● **EXERCISE REQUIREMENTS**: Reproduce every one of the rows below word for word, but omit the pictures.

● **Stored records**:
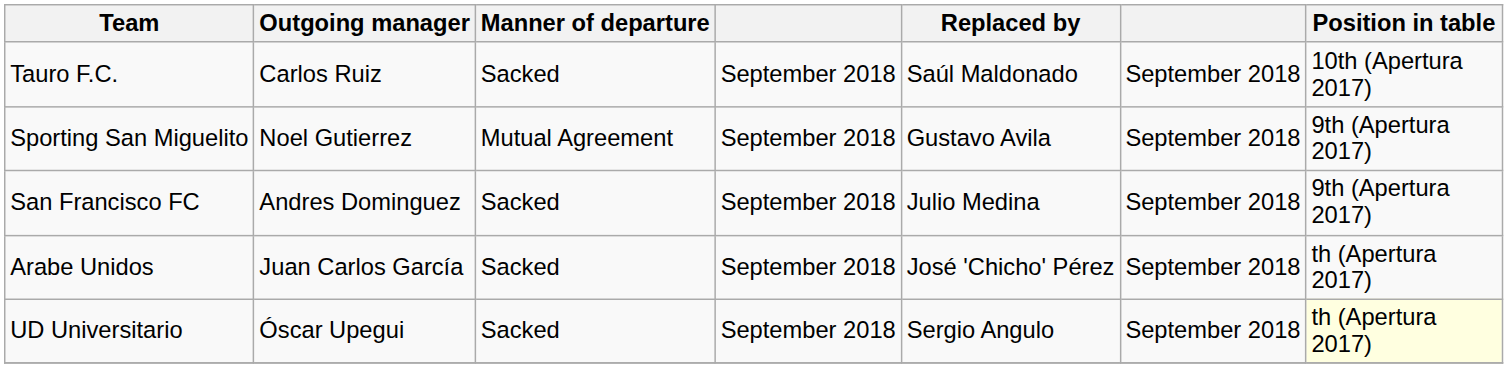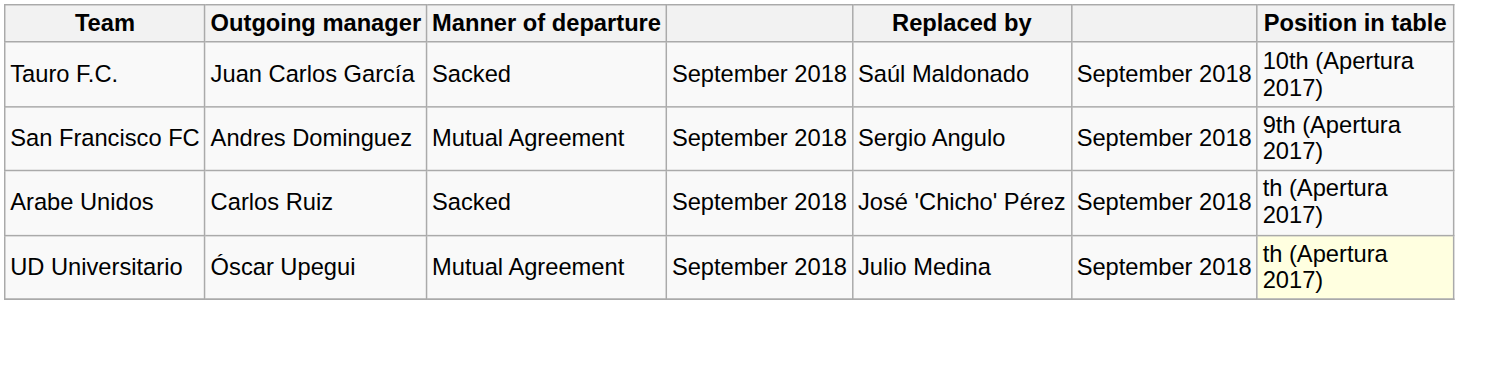Tauro F.C. | Outgoing manager: Carlos Ruiz -> Juan Carlos García
- row: Sporting San Miguelito | Noel Gutierrez | Mutual Agreement | September 2018 | Gustavo Avila | September 2018 | 9th (Apertura 2017)
San Francisco FC | Manner of departure: Sacked -> Mutual Agreement
San Francisco FC | Replaced by: Julio Medina -> Sergio Angulo
Arabe Unidos | Outgoing manager: Juan Carlos García -> Carlos Ruiz
UD Universitario | Manner of departure: Sacked -> Mutual Agreement
UD Universitario | Replaced by: Sergio Angulo -> Julio Medina
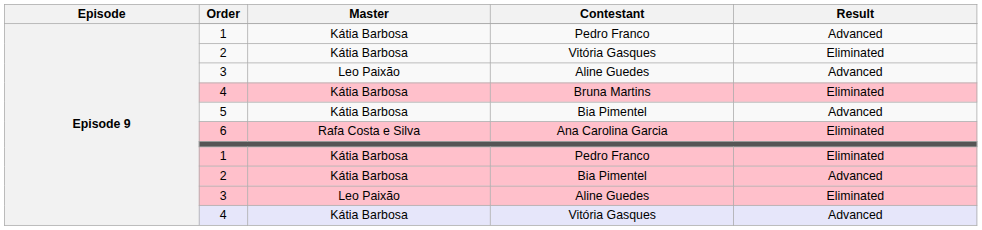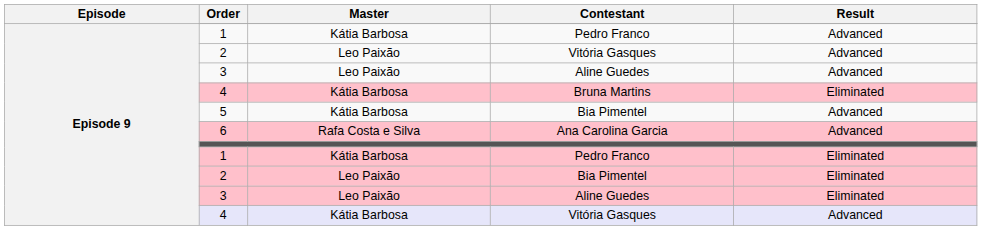2 / Vitória Gasques | Master: Kátia Barbosa -> Leo Paixão
2 / Vitória Gasques | Result: Eliminated -> Advanced
6 | Result: Eliminated -> Advanced
2 / Bia Pimentel | Master: Kátia Barbosa -> Leo Paixão
2 / Bia Pimentel | Result: Advanced -> Eliminated
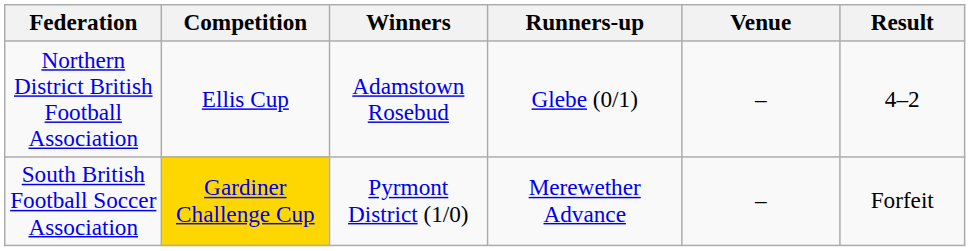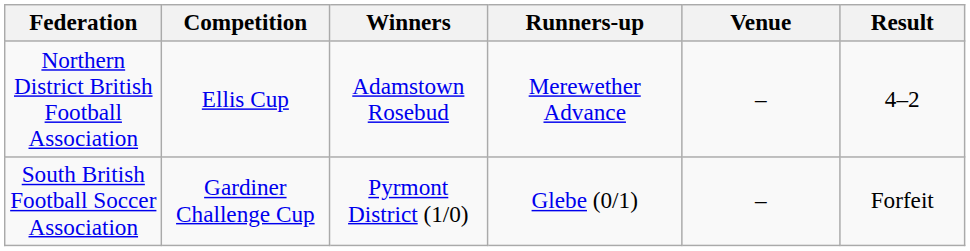Northern District British Football Association | Runners-up: Glebe (0/1) -> Merewether Advance
South British Football Soccer Association | Competition: gold background -> no background
South British Football Soccer Association | Runners-up: Merewether Advance -> Glebe (0/1)
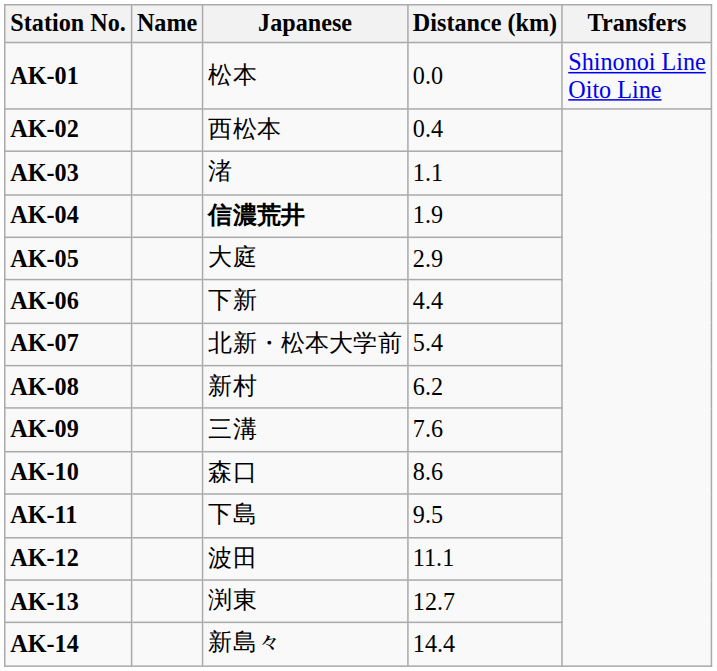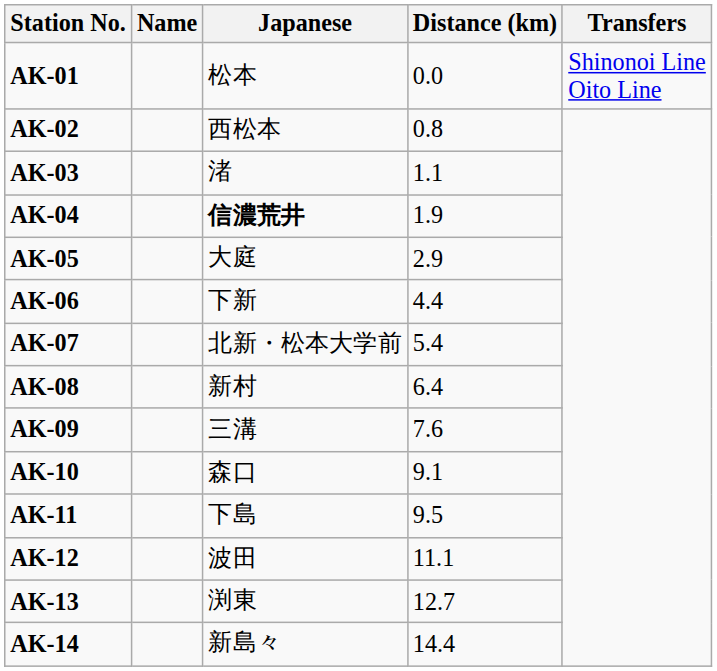AK-02 | Distance (km): 0.4 -> 0.8
AK-08 | Distance (km): 6.2 -> 6.4
AK-10 | Distance (km): 8.6 -> 9.1
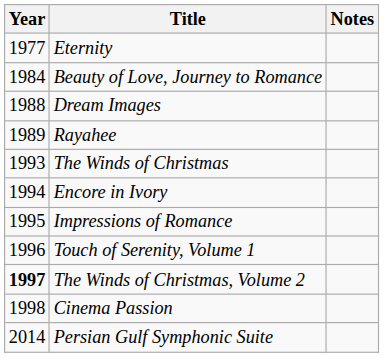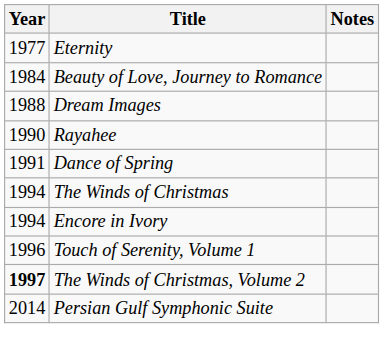Rayahee | Year: 1989 -> 1990
+ row: 1991 | Dance of Spring
The Winds of Christmas | Year: 1993 -> 1994
- row: 1995 | Impressions of Romance
- row: 1998 | Cinema Passion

● **SOLUTION FOR THIS EXERCISE**:
Tauro F.C. | Outgoing manager: Carlos Ruiz -> Juan Carlos García
- row: Sporting San Miguelito | Noel Gutierrez | Mutual Agreement | September 2018 | Gustavo Avila | September 2018 | 9th (Apertura 2017)
San Francisco FC | Manner of departure: Sacked -> Mutual Agreement
San Francisco FC | Replaced by: Julio Medina -> Sergio Angulo
Arabe Unidos | Outgoing manager: Juan Carlos García -> Carlos Ruiz
UD Universitario | Manner of departure: Sacked -> Mutual Agreement
UD Universitario | Replaced by: Sergio Angulo -> Julio Medina
2 / Vitória Gasques | Master: Kátia Barbosa -> Leo Paixão
2 / Vitória Gasques | Result: Eliminated -> Advanced
6 | Result: Eliminated -> Advanced
2 / Bia Pimentel | Master: Kátia Barbosa -> Leo Paixão
2 / Bia Pimentel | Result: Advanced -> Eliminated
Northern District British Football Association | Runners-up: Glebe (0/1) -> Merewether Advance
South British Football Soccer Association | Competition: gold background -> no background
South British Football Soccer Association | Runners-up: Merewether Advance -> Glebe (0/1)
AK-02 | Distance (km): 0.4 -> 0.8
AK-08 | Distance (km): 6.2 -> 6.4
AK-10 | Distance (km): 8.6 -> 9.1
Rayahee | Year: 1989 -> 1990
+ row: 1991 | Dance of Spring
The Winds of Christmas | Year: 1993 -> 1994
- row: 1995 | Impressions of Romance
- row: 1998 | Cinema Passion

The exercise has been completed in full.